麗華(れいか)の家にも警察が来ていたし、私の家にも聞き込みに来たよ」

「そういえば理奈(りな)の家、麗華(れいか)の家の近くか」

「うん。私の方が後から引っ越して来たんだけどね」

「警察には何か言ったの」

「ううん。あんまり話したことないし。まあ麗華(れいか)の家がかなり荒れていたことはお母さんが話していたけどそれだけ」

詩織(しおり)仲良かったよね?駆け落ち相手とか聞いてないの?」


  ちなみに横にいます。勿論そんな事は言えないけれど。横目で詩織しおりを見る。

「何も聞いていない。私も驚いているの」

「そっかー」

「でもちょっと羨ましいな。駆け落ちできるくらい想い合っている人がいるなんて」

「ロナそんなことばっか言っている」

「何よ瑠奈(るな)。彼氏いるから余裕ってわけ?」


 ロナではなく玲奈(れな)が突っかかっている。


「別にそんなんじゃないけど。まあ、喧嘩もあるしいいことばかりじゃないし。この前も寝技決められたし」

「惚気ているし、自慢している」

「そんなことないよー」

「してる」「してるね」「訴えよう」


 明らかに自慢しているけれど、おかげで話が逸れた。寝技を掛けてくる彼氏がどういう人なのか気になるけれど、瑠奈(るな)は元々私とスパーリング出来る人ではないと付き合わないと公言しているので格闘家なのだろう。

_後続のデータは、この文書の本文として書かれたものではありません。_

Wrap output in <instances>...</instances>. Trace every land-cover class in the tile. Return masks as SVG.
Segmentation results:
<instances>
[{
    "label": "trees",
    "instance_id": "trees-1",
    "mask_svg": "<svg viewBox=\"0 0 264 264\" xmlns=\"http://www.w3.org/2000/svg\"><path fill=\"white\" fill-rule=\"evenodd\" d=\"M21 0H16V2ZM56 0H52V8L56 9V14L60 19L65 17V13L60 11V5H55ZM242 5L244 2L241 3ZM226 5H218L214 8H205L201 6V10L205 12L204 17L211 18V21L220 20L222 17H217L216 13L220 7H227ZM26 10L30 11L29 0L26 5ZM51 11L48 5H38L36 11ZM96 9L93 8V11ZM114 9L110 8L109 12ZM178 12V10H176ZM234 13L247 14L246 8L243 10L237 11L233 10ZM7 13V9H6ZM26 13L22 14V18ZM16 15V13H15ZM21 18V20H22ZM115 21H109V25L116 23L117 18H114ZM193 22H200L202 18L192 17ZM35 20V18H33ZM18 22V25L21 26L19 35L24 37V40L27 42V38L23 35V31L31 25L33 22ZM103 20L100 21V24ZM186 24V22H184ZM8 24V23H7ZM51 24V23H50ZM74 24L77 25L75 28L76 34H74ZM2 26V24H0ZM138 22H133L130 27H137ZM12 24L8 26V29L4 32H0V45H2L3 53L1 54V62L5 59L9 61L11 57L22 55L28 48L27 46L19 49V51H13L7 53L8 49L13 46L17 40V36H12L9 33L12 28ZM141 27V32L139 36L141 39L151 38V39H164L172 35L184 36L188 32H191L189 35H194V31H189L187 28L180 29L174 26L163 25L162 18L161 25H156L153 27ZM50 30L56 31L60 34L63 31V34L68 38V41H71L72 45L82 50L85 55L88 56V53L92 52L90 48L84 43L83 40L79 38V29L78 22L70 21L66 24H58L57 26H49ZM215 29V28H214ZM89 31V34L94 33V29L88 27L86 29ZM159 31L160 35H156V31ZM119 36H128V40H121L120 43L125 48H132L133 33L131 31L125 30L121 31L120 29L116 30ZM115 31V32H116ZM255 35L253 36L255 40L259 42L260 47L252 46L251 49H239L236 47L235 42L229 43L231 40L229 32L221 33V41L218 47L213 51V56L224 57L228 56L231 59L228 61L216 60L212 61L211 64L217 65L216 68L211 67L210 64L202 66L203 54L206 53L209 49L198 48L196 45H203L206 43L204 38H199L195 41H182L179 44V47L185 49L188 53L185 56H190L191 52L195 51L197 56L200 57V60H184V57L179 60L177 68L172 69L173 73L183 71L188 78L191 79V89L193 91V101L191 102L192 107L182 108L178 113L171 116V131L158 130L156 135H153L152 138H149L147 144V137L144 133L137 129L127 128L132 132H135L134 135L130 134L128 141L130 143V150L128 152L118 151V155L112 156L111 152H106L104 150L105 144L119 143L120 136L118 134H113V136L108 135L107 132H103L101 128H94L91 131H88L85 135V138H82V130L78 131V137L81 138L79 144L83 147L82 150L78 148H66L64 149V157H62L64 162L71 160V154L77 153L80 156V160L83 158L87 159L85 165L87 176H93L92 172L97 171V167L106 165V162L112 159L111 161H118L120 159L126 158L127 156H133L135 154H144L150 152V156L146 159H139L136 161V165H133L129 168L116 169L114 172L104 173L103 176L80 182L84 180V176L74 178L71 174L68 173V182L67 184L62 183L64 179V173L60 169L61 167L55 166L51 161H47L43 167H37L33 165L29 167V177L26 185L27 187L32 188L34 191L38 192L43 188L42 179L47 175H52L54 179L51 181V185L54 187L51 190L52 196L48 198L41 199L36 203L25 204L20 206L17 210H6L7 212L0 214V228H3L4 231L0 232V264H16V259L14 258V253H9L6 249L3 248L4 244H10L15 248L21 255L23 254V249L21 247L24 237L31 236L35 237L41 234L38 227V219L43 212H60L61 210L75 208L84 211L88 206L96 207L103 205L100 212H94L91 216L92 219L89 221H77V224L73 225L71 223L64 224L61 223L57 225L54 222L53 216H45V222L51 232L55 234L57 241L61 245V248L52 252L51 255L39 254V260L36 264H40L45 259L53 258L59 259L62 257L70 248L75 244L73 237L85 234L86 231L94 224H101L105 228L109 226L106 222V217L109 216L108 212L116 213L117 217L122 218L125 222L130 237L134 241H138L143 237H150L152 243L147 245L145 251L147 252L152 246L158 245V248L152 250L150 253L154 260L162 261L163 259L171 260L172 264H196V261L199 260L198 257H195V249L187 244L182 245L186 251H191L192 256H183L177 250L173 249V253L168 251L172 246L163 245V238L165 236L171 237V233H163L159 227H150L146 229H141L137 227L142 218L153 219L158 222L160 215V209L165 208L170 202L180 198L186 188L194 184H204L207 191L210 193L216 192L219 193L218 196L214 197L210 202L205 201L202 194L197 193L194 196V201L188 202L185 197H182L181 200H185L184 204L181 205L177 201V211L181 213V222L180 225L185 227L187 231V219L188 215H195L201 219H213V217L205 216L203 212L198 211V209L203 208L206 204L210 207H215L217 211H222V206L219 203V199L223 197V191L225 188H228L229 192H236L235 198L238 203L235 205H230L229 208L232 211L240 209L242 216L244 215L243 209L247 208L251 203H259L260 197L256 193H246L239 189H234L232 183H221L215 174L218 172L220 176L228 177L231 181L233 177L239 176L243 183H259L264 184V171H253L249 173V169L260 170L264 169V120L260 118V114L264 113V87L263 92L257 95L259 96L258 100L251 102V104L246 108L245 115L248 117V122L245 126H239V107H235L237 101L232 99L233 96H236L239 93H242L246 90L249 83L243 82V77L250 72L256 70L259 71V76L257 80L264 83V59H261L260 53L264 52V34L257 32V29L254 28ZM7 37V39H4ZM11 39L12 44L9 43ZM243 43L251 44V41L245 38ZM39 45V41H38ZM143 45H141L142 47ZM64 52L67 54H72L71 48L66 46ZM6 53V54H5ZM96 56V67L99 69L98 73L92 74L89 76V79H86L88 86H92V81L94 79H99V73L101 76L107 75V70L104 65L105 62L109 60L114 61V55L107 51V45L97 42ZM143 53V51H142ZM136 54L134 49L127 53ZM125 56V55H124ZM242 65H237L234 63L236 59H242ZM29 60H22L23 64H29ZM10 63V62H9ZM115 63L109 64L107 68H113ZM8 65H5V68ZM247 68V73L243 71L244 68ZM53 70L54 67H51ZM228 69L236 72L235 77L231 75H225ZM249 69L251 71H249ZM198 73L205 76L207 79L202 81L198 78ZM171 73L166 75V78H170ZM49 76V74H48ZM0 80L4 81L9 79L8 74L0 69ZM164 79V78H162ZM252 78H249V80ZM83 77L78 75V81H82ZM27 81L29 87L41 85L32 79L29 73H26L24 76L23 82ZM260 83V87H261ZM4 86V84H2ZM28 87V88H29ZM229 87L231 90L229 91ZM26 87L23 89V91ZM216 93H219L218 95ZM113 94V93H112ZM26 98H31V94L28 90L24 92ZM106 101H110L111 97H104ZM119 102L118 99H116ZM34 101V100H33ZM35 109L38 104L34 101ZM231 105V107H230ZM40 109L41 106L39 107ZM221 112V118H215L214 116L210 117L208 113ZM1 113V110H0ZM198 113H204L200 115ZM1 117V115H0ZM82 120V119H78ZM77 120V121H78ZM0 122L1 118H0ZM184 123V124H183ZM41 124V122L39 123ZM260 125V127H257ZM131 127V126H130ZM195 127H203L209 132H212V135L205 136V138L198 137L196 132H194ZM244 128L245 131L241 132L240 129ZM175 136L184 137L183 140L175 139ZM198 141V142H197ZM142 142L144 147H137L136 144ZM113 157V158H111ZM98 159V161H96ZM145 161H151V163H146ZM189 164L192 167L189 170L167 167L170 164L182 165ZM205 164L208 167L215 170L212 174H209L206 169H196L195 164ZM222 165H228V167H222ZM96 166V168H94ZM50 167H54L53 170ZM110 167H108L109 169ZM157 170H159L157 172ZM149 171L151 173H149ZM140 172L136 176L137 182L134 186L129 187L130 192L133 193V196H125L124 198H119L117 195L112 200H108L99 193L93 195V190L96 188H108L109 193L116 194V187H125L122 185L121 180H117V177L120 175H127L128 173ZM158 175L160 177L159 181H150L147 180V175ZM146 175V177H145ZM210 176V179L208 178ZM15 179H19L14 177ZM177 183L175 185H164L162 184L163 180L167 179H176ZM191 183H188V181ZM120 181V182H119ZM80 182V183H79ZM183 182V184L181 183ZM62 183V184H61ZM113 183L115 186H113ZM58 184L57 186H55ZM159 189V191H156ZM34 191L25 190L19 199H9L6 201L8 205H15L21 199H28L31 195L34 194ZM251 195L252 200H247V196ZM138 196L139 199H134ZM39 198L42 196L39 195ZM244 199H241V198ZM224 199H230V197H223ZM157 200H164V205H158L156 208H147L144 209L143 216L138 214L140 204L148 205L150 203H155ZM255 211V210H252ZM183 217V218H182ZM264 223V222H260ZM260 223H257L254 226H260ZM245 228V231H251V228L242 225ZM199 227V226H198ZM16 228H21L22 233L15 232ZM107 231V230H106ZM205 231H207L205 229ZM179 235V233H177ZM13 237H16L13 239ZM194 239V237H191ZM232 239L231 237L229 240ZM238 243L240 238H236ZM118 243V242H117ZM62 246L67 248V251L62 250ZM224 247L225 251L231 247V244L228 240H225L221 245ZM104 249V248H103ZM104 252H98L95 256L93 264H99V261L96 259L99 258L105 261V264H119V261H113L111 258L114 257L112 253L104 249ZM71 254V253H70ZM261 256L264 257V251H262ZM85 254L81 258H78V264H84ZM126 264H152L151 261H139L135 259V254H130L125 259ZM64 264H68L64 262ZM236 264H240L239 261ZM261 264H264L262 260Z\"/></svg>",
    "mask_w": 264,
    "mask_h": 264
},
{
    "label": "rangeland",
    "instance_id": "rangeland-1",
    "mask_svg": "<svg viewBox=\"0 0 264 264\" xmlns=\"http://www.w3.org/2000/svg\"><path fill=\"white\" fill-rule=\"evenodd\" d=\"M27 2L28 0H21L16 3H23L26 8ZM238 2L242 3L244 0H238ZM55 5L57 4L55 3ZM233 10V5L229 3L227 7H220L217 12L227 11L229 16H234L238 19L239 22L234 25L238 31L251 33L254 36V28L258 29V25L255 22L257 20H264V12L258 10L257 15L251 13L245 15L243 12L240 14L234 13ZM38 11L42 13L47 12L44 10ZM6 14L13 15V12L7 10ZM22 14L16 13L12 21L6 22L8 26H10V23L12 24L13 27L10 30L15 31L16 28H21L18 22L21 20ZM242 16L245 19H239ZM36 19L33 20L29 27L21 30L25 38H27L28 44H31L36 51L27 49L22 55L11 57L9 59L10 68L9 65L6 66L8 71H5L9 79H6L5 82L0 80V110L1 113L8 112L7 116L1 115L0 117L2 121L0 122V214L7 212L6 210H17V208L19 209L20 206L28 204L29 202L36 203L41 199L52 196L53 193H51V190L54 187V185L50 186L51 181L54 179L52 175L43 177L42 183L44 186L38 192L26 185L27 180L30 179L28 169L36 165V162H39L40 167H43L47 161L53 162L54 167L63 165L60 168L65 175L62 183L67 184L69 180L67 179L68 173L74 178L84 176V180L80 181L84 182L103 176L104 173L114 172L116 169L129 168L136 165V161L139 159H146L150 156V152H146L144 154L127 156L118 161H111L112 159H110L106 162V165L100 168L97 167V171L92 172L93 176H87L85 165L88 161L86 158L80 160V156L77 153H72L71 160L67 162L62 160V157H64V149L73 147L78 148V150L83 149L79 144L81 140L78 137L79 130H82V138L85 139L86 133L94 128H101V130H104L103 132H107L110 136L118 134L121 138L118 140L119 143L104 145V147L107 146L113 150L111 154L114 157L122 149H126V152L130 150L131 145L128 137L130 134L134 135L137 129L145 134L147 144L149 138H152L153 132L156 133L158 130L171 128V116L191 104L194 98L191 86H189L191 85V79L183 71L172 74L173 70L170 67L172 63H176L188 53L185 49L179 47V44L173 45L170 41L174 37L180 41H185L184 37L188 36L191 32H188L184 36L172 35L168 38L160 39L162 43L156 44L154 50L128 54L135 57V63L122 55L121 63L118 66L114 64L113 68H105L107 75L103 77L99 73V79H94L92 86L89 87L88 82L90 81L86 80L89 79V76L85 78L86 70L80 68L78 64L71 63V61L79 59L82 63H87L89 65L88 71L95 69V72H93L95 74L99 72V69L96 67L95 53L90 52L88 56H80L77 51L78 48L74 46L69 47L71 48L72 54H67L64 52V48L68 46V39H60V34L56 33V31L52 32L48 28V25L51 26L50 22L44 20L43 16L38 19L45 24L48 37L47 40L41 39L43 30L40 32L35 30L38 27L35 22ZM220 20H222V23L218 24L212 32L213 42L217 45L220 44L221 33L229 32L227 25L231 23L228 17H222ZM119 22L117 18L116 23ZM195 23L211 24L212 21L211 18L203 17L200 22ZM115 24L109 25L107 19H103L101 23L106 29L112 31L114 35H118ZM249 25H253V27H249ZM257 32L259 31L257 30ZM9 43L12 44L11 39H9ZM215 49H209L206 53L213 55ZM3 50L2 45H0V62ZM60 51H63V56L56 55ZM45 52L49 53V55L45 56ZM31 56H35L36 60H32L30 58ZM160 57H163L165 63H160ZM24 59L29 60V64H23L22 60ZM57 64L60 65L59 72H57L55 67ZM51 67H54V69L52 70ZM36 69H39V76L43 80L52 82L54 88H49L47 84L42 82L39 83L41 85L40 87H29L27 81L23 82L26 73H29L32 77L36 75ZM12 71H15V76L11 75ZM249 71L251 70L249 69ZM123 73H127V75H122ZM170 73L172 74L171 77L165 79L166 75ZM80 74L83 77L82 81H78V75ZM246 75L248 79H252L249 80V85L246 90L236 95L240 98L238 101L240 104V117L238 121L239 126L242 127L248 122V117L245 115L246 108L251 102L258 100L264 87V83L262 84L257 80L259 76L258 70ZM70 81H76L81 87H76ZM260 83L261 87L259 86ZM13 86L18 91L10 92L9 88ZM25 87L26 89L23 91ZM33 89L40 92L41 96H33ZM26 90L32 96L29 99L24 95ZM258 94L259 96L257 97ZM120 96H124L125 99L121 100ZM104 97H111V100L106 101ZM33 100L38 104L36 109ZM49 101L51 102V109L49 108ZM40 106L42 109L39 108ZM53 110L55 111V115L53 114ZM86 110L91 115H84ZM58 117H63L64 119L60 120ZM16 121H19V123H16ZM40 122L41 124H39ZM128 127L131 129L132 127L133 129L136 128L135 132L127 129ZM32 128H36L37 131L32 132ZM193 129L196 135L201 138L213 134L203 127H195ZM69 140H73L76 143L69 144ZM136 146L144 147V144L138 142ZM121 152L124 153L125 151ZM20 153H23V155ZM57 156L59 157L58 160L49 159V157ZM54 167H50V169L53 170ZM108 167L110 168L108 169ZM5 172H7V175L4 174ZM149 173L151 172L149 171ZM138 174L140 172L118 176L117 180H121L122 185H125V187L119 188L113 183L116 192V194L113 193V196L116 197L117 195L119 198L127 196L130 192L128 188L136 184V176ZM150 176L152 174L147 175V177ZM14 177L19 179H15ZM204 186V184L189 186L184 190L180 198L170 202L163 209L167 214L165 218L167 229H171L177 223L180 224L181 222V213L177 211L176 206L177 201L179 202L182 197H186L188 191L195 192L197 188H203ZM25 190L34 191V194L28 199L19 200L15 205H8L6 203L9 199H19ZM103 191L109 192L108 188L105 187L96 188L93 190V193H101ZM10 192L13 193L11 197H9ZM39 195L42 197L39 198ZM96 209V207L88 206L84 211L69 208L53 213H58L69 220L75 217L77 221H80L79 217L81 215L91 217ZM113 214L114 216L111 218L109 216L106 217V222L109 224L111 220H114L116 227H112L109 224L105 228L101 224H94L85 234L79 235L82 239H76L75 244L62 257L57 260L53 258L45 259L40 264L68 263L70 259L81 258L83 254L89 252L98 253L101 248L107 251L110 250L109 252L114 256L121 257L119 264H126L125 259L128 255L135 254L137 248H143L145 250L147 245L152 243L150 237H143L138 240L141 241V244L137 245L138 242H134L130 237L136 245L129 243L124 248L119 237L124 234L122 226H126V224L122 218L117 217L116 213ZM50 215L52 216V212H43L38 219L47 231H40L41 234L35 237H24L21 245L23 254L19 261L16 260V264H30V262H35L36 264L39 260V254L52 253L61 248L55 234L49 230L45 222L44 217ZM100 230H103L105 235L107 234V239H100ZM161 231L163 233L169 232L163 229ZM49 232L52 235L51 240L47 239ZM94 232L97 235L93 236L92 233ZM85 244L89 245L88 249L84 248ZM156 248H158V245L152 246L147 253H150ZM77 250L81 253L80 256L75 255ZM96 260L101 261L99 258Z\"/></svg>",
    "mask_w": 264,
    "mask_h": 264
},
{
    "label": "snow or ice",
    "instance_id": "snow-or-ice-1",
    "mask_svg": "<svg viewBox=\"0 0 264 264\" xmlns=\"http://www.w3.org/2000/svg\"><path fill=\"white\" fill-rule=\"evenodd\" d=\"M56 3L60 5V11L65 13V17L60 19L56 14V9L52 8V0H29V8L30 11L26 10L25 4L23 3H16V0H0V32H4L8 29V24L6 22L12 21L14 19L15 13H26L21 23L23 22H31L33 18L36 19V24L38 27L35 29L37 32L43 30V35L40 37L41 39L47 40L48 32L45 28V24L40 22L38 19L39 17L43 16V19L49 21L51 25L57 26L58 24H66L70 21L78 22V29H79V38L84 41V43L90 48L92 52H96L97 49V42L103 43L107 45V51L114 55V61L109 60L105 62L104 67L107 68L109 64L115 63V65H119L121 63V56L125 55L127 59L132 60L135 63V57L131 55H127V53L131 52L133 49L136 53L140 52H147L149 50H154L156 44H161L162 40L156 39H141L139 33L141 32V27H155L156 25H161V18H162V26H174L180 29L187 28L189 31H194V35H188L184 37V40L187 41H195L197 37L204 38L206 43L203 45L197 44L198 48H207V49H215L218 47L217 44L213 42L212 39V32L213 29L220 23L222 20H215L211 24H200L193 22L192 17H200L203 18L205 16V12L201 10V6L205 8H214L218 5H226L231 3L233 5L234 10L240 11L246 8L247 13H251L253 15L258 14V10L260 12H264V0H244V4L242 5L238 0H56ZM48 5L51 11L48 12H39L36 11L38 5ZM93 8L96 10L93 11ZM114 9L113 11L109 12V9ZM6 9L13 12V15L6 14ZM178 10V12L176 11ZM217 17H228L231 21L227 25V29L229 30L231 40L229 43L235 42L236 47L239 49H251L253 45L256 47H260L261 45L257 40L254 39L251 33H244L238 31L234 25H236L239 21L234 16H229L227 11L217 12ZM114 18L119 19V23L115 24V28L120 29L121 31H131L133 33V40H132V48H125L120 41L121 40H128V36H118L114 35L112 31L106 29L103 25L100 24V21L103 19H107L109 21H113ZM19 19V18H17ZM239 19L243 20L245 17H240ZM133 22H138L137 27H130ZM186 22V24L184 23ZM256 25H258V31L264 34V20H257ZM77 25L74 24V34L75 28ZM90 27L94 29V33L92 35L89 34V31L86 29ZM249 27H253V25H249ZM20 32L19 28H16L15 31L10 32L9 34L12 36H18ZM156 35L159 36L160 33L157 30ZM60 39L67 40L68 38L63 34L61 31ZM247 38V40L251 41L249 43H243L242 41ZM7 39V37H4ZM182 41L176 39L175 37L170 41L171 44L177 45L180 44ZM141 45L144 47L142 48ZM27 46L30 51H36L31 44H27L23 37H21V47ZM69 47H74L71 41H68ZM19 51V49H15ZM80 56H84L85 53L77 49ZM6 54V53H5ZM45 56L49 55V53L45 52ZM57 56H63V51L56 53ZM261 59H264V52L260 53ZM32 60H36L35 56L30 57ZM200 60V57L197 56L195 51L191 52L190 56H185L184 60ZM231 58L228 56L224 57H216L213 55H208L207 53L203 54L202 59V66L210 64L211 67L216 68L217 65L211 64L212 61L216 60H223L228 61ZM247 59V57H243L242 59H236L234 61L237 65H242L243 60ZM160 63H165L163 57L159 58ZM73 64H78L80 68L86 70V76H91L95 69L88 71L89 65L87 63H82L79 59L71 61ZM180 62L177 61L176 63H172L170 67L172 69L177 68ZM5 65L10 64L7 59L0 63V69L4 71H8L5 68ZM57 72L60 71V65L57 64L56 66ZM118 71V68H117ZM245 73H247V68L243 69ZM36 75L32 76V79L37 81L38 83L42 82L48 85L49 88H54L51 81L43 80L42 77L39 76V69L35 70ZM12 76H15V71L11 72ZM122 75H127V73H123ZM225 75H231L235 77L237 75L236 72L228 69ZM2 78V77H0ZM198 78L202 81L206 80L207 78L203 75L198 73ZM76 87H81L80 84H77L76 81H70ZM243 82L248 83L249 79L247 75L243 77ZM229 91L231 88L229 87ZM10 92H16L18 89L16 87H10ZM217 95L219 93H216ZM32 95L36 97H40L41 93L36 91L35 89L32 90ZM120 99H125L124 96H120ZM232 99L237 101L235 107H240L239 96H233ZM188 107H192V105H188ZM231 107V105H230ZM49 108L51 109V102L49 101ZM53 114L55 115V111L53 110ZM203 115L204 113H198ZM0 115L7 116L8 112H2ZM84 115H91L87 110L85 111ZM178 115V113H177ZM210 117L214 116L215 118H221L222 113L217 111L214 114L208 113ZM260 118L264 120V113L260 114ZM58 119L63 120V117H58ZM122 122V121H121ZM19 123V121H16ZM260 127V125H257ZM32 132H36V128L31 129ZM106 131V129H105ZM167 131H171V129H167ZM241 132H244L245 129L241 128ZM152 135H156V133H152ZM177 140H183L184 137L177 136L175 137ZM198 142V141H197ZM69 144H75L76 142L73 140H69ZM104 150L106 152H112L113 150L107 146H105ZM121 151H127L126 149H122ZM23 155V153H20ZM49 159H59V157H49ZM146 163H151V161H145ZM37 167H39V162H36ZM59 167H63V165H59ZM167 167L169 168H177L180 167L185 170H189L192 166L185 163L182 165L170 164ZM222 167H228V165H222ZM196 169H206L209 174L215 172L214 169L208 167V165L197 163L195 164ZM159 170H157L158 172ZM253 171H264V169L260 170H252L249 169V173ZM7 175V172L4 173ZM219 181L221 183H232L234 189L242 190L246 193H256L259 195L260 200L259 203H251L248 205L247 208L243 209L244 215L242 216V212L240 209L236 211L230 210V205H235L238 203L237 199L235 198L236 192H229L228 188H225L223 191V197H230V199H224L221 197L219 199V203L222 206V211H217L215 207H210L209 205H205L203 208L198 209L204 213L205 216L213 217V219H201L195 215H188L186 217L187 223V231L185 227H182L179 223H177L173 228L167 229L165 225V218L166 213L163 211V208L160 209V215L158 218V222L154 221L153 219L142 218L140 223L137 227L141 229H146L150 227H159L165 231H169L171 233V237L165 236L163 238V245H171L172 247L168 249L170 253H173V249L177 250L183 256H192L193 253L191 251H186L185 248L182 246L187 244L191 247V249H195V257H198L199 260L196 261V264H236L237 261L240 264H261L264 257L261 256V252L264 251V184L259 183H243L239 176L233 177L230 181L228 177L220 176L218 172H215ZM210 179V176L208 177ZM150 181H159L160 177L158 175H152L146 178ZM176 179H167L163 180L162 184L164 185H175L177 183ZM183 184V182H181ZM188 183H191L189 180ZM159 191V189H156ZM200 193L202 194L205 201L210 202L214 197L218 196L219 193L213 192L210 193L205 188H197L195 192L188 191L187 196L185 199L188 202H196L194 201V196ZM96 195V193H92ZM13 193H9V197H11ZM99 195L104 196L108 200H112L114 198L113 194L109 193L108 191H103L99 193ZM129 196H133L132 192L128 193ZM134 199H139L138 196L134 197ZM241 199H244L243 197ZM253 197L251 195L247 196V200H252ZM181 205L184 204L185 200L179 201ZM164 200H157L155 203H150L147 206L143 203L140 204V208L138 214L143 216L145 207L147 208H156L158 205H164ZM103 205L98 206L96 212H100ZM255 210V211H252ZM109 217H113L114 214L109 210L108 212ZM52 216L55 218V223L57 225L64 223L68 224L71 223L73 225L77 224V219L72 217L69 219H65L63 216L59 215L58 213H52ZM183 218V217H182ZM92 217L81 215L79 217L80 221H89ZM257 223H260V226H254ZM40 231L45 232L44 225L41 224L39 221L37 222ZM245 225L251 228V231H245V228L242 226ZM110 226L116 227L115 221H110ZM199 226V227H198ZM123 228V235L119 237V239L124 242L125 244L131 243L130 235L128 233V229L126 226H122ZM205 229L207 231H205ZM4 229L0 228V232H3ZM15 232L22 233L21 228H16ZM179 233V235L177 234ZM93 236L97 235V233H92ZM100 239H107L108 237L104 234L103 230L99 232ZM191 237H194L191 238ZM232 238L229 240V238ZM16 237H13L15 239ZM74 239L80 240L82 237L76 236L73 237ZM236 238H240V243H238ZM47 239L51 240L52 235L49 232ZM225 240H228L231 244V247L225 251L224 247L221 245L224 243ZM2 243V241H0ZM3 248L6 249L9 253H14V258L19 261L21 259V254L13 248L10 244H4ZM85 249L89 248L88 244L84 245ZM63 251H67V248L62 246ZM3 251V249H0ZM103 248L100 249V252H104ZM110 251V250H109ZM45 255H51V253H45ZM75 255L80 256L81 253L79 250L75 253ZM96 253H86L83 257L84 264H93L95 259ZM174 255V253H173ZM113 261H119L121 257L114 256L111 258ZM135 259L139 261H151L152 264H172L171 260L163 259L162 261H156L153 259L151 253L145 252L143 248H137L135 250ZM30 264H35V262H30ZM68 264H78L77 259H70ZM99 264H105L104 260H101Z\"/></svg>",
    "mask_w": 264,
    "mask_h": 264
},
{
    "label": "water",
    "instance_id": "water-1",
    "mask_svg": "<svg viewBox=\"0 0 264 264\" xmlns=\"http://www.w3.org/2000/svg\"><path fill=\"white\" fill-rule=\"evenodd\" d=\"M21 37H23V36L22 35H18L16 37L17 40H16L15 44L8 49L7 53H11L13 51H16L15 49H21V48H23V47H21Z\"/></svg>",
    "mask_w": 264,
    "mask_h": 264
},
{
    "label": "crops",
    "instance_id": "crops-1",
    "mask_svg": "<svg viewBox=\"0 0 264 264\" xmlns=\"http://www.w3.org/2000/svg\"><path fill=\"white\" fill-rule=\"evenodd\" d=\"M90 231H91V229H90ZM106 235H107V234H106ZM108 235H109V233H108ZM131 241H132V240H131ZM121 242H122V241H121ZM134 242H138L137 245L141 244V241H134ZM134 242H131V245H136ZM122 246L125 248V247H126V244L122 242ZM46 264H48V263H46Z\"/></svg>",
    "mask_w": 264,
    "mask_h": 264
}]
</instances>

「てか何で、私は恋人出来ないの⁉性別にこだわってないのに!」

玲奈(れな)はがっつきすぎじゃないの?もう少し余裕をもってみたら」

「それで恋人出来る?」

「さあ?知らない?」

「ひどく無い⁉」

「そろそろ、しずしず来そうだから席戻るか」


 理奈(りな)に言われて自分の席に行く。

 私の席は真ん中の列の後から2番目で、詩織(しおり)は右斜め前の席だ。ここからなら詩織(しおり)の様子を見られるので気にいっている。


 席に着くとほぼ同時にしずしずこと、清水(しみず)(しずみ)先生が入ってきた。彼女はクラスの担任。宿題が少し多めなのが困るが、優しく平等ないい先生で皆にも慕われている。しずしずと呼ばれることも嬉しそうにしている。


 学期が変っても学年が変ってもホームルームが退屈なのは変わらないらしい。詩織の様子を見ながら終わるのを待つ。